Sisi kendinden önceki ilim ve hikmet sahibi insanların bilgilerinden faydalanarak, onları filitre ederek, ilahi bir disiplin çerçevesinde Mısır halkına hizmet için kendini feda ettiğini, eğer naçiz bedeni bir değer ifade edecekse onu feda etmekten de sakınmayacağını söylemiş.. Sisi’nin bugünü Evren’in son günlerine benziyor. Alay konusu oldu adam.. Biraz da yalnız. Bir saray darbesi ile görevden uzaklaştırılması uzak bir ihtimal değil..

Sisi gidici. Çok sürmez. Mısır ordusuna da bir günah keçisi, bir kurban gerek.. Yerine yeni bir uşak bulacaklardır..

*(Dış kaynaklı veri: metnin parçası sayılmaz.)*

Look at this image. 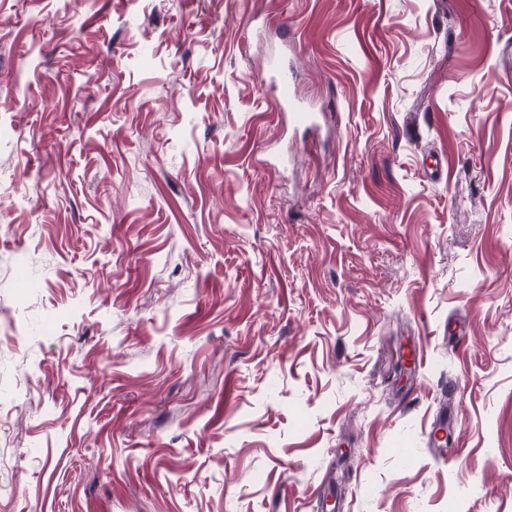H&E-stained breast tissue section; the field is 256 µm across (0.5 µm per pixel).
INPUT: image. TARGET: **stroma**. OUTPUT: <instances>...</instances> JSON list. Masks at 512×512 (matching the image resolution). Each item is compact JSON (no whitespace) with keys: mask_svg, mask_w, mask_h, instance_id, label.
Wrapping results in <instances>:
<instances>
[{"mask_svg":"<svg viewBox=\"0 0 512 512\" xmlns=\"http://www.w3.org/2000/svg\"><path fill=\"white\" fill-rule=\"evenodd\" d=\"M1 485L512 512V0H0ZM269 87L272 89L273 101L278 110L288 111L289 119L296 125L313 124L316 114L310 112L296 98L292 77L287 69L276 67L270 76Z\"/></svg>","mask_w":512,"mask_h":512,"instance_id":"obj_1","label":"stroma"}]
</instances>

Mısır ordusu Mısır’da her şeydir.. Ordu hayatın bütün alanlarına hakimdir.. Ekonomi onların kontrolündedir.. Kültür, sanat, siyaset, yasama, yürütme, yargı, her şey ordunun kontrolündedir.. Mısır ordusu dindardır, milliyetçidir.. Mısır halkı için en iyi ve en doğru olanını o bilir ve onu yapar.. Kutsaldır.. Mısır halkına sosyalizm gerekiyorsa sosyalizmi, liberalizm gerekiyorsa liberalizmi, din gerekiyorsa dinin çerçevesini çizecek ve uygulayacak olan odur!

“Mısır’sız savaş ya da Arap Birliği, Suriye’siz barış olmaz” mesela.. Mısır Arap dünyasının liderliğine oynarken, yanına Suriye ve Irak’ı da almıştı. Bugün Arap dünyasını sermaye olarak Körfez ülkelerinin lideri Suudiler ve ordusu ile nüfusu, jeo politik, jeo stratejik konumu, insan kaynakları ile Mısır temsil eder..

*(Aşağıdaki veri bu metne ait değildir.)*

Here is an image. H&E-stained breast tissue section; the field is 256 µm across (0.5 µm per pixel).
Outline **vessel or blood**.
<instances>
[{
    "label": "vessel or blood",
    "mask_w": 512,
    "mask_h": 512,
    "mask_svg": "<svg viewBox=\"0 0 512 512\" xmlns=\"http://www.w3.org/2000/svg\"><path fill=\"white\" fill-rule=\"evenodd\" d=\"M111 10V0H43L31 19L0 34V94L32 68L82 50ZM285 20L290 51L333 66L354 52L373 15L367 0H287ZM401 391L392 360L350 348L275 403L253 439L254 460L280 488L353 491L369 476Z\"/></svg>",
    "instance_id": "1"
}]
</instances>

Mısır ordusu şuna inandırılmış, İsrail’i ağzına almayacaksın. Kudüs’ten söz etmeyeceksin.. İsrail ile başedilemez. Bu bütün Avrupa ve ABD’yi karşına almak demektir. Bu da bir maceradır.. İsrail’in sınırlarını daha da genişletmesi için ona fırsat vermektir.. Aslolan İsrail’i bulunduğu yerde tutmaktır. İsrail’e karşı savaşta Arap ülkeleri her zaman Mısır’ı yalnız bıraktılar.. Türkiye batıya yakın olmalıdır. Böylece İslam dünyası ve Arap dünyası ile ilgili liderlik iddiasından vazgeçer ve maceracı bir politika izlemiş. Arap ve İslam dünyasının batıdaki  işgüderi olur.. Kafa bu.. Din şahsidir. Siyaset örfidir.. Müslümanların ulul emre itaati gereklidir.. Ezher rejim için dini bir koruma kalkanı olacaktır..

Araplar asırlık bir baskı rejiminin altında günübirlik yaşayan bir halka dönüşmüştür.. Dini grublar ve sivil toplum gelişmemiştir.. Uzun soluklu, multi disipliner işlere yabancıdırlar.. 

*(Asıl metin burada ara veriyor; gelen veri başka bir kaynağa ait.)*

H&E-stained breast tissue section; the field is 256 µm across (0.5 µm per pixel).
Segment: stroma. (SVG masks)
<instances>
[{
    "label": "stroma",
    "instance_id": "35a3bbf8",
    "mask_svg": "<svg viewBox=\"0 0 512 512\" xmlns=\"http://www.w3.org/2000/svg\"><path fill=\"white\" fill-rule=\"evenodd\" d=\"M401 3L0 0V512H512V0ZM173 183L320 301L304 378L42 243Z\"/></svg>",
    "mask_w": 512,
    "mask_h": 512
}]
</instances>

‘Araplar bir defa ittifak ettiler, bir daha ittifak etmemek üzere’ diye meşhur bir söz vardır.. Muhaliftirler..

Suriye konusu bugün için Mısır’dan daha önemli. Mısır’ın geleceği biraz da Suriye’nin geleceği ile ilgili.. Filistin’in, Ürdün’ün, Lübnan’ın ve tabii İsrail’in geleceği de.. Temel gerçek şu Sycos-Picot ve Belfaur çöktü.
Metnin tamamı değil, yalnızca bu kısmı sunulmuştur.